Which brings me to my other concern about being in the final year of my thirties. I'm behind. I know I've discussed this here before, but that was just about acting. I'm behind in so many other ways as well.
Let me explain.
When I was in my early twenties, I met a friend of my mom's who had done all kinds of things in her life. It had not been an easy life, and I would certainly not want to trade places with her, but she knew so much stuff. She did most of the construction on her home herself, for instance.
Which was really the thing that got to me. Because I'd only recently graduated from college (the first time) and was in the middle of the awful, frustrating day job that is the single longest course of employment I've had to date (4.5 years) and was ending a painful, twisted, emotionally abusive relationship. My self-esteem was pretty much at rock bottom. I couldn't find any talents or abilities that set me apart from, well, dirt, really. (At this point, I had no idea I was an actor. If, at 24, someone had told me I was an actor, that I would be making money at it by the time I was 27, I would have suggested they needed to lie down.)
So to know that Lorraine, at 45, had sided her own house? That blew me away. Here she is, at twice my age, and she's so capable. My first reaction was, typically, "Man. I can't do anything." And then I thought, "Hold on. In the last 24 years, I've learned to walk, talk, read, write, drive, figure a tip and/or sales tax, type and think critically. She's had twice as much time as I have. I've figured out the basics. I have time now to add everything else."
Fifteen years ago, I figured I had all kinds of time to learn the list of things I wanted/needed to learn by the time I was 40.
I just realized I haven't even learned half of it, and I've got slightly more than a year to cram. I am so far behind.
However, I have made one discovery that counts for quite a bit.
When I was twenty-five, I remember the women in the office of that hideous job were all talking about being 40-ish. They were voicing some of the same concerns I've covered here (the losing the ripeness stuff; none of them were actors) and generally bewailing their fate. And I piped in with, "I'm looking forward to turning 40."
They scoffed at me. How could anyone possibly want to be 40? I was too young and didn't understand.
But I did. Because what I said was, "I figure by the time I'm 40, I'll have earned the right to tell the world to fuck off." None of them had seen it quite like that before. I hope some of them decided to take advantage. A year or so later, I was thinking about that exchange and I realized that if I wanted to tell the world to fuck off, there was no need to wait 14 years. I might as well go ahead and get started. I did. And the whole bumpy, wild ride of being a working artist began at that moment.

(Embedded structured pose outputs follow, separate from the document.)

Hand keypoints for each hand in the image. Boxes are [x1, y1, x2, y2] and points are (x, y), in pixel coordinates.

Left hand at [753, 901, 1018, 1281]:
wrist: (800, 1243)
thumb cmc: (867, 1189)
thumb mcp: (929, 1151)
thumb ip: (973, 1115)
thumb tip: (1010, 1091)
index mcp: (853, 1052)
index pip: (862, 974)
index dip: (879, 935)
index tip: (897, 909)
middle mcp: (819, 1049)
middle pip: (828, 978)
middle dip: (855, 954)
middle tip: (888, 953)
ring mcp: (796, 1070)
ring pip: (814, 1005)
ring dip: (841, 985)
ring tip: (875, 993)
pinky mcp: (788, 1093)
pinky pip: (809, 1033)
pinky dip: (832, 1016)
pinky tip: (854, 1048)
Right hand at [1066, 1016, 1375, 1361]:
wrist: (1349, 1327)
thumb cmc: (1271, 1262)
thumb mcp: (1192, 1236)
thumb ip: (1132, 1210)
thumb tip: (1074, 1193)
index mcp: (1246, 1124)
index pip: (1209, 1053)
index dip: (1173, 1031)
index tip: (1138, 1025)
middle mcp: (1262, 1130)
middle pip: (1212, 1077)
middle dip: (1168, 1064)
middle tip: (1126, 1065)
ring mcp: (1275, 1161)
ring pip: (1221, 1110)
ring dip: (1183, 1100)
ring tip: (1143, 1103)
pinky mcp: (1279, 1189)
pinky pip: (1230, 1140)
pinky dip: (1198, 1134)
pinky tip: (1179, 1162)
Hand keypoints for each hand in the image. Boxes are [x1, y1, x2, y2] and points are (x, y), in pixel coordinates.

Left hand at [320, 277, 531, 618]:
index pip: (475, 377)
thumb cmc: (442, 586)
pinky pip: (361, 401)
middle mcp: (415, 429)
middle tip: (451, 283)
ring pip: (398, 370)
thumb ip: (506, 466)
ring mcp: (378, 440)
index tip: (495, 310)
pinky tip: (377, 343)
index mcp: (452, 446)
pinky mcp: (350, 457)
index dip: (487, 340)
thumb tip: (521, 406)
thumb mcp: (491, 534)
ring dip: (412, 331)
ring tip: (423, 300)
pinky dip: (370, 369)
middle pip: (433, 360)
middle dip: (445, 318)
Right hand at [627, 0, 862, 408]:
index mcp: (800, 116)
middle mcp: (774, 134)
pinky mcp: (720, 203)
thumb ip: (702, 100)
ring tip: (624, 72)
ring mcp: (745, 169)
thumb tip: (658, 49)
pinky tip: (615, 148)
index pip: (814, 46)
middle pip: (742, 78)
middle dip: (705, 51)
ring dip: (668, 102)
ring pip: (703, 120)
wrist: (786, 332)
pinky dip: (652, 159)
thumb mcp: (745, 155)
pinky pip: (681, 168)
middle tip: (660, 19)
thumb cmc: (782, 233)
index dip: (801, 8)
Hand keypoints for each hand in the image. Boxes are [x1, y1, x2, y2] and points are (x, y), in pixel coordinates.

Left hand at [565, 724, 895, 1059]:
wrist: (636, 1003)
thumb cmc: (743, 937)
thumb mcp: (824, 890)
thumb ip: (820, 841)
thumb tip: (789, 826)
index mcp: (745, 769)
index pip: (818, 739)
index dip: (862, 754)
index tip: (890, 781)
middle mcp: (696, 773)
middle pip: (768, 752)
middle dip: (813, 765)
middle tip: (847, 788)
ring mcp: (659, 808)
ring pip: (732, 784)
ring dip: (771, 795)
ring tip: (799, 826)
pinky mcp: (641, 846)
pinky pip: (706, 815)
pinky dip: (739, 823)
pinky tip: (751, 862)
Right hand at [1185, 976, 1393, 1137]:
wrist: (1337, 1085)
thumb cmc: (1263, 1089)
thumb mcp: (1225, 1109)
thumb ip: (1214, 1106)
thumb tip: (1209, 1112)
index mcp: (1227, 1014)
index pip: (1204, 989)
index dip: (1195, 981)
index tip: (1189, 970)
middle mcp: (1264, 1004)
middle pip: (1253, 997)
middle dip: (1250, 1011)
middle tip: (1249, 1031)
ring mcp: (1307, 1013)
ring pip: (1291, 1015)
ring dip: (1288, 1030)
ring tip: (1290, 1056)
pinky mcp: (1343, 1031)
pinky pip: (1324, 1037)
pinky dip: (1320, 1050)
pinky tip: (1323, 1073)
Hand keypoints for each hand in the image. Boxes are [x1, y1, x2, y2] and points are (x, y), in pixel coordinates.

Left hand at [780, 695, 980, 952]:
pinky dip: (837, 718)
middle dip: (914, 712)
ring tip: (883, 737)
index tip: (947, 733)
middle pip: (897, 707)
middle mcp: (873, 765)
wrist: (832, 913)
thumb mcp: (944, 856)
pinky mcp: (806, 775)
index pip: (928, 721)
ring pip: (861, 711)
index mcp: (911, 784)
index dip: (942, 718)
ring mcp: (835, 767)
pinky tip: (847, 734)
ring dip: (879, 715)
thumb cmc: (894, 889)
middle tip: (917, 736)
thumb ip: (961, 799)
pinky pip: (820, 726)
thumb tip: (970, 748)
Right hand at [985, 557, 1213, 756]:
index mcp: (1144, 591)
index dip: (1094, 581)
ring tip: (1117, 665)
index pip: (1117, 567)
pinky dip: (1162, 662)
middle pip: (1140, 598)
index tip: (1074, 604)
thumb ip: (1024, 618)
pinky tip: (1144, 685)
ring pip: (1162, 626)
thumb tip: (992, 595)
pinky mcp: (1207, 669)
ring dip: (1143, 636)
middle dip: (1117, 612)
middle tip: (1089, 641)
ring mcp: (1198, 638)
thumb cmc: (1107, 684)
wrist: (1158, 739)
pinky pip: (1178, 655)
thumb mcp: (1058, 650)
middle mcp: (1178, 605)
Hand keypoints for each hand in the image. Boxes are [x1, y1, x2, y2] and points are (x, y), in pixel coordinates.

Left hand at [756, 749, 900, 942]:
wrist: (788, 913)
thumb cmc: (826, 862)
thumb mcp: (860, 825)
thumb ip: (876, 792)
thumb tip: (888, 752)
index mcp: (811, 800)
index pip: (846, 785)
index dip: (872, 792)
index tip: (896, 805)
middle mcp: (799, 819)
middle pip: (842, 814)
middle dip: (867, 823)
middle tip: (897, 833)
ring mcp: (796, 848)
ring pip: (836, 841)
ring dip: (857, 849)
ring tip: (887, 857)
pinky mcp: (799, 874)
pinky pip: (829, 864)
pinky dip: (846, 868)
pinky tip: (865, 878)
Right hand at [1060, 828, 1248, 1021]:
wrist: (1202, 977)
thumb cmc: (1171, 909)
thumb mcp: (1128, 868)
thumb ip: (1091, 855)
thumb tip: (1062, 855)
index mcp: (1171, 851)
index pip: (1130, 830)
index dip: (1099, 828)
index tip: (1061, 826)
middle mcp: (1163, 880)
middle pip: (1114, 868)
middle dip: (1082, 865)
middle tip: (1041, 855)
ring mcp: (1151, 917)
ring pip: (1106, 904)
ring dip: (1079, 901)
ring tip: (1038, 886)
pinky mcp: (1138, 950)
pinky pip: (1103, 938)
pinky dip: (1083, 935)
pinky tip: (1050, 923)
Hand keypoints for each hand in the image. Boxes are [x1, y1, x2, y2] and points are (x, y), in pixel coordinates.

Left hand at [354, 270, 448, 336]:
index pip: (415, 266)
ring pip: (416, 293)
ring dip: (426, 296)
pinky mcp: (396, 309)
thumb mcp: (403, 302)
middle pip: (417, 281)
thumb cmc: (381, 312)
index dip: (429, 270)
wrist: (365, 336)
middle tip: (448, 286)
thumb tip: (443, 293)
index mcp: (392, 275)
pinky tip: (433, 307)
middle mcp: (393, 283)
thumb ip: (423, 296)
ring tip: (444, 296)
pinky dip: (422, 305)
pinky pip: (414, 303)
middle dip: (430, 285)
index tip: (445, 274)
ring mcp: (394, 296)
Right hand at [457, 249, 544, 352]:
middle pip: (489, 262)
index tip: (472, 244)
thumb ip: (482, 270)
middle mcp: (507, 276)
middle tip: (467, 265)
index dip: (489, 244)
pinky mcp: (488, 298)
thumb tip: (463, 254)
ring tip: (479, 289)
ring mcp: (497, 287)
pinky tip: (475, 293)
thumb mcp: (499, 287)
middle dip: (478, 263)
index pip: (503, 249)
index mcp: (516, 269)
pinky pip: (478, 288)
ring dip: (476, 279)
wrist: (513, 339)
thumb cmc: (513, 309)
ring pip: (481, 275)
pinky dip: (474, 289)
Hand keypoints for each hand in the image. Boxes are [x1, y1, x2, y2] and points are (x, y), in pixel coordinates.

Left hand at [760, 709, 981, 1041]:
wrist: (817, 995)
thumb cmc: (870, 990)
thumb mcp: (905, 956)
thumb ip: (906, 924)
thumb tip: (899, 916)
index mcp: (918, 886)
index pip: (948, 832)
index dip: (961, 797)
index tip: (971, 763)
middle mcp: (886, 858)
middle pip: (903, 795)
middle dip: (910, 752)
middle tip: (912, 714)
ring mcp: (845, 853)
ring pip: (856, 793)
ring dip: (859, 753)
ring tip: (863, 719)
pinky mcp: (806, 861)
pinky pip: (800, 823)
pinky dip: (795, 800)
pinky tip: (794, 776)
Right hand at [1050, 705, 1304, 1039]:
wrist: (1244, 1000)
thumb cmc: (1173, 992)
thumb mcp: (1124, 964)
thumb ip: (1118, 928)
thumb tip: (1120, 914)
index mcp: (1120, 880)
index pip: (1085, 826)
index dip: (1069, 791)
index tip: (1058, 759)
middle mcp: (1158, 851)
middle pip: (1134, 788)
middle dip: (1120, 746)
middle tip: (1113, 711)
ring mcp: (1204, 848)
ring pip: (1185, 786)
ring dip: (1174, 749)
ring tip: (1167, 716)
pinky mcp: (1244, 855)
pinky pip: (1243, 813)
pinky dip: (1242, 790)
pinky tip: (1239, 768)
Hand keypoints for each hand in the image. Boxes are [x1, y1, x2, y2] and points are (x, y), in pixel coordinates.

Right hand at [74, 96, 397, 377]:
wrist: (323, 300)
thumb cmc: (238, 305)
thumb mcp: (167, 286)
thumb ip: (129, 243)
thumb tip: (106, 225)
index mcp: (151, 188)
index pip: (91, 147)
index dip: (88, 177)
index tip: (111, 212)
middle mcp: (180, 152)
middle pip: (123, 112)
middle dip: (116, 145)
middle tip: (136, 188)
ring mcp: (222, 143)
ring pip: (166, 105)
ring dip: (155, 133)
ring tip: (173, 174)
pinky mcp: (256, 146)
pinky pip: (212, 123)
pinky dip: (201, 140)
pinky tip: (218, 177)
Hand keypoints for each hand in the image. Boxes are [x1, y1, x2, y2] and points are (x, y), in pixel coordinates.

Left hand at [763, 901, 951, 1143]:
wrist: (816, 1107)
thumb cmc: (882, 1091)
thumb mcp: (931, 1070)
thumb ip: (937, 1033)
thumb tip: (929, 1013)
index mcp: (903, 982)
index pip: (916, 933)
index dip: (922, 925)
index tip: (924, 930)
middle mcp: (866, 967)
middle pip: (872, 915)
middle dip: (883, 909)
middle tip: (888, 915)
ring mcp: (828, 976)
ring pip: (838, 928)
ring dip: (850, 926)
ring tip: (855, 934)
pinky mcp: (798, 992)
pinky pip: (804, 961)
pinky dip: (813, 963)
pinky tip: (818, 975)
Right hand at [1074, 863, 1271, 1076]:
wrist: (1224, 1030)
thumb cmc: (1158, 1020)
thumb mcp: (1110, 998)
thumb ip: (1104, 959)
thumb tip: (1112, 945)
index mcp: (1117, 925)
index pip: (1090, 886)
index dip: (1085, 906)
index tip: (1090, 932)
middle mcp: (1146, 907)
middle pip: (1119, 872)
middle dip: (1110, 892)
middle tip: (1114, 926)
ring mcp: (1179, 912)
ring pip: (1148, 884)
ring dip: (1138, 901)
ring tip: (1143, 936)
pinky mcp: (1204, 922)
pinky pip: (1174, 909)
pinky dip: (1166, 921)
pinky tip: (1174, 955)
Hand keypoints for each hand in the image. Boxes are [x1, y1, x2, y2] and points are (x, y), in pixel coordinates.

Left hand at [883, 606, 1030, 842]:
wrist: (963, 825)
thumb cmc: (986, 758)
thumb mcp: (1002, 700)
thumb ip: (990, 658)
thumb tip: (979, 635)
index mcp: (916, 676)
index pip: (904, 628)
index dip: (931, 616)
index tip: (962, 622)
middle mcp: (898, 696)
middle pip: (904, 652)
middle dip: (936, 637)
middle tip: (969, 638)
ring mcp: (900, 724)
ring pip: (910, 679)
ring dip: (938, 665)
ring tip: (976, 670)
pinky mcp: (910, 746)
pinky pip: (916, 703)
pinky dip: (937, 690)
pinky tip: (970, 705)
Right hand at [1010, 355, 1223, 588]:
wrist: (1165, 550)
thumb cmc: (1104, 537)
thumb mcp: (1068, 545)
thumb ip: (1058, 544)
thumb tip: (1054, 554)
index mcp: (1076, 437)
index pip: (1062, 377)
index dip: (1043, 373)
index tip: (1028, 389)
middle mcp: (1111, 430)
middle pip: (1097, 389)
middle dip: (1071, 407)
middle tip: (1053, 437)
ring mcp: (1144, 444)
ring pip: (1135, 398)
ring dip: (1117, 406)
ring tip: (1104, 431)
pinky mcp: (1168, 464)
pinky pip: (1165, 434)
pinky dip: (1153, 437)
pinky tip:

The great thing is that I've recently discovered the prophetic nature of that simple truth I voiced so long ago. I have earned the right to tell the world to mind its own business and go bother somebody else for a change. I've paid my dues. I've been beaten down and beaten up and done some self-mutiliation in the interests of figuring out who I am. (So it hurt when he hit me there. It still hurts if she hits me there. What happens if I do it? Ouch. Yeah. Still hurts. Maybe I should stop poking an old bruise.) Even though self-exploration is a life-long process, I feel pretty solid about the contents of the core.
I have indeed earned the right to tell the world to fuck off. And I did it a year before I expected to.
Sumbitch. I'm actually ahead of schedule.
Posted by sally at September 13, 2006 08:15 AM
Comments
Happy birtdhay.
Posted by: Terry Bain at September 14, 2006 01:22 AM
I think I just misspelled all kinds of werds in that last phost. Shuld probly goto bednow.
Posted by: Terry Bain at September 14, 2006 01:22 AM
No, not all kinds of words. Just one. One very improtant word.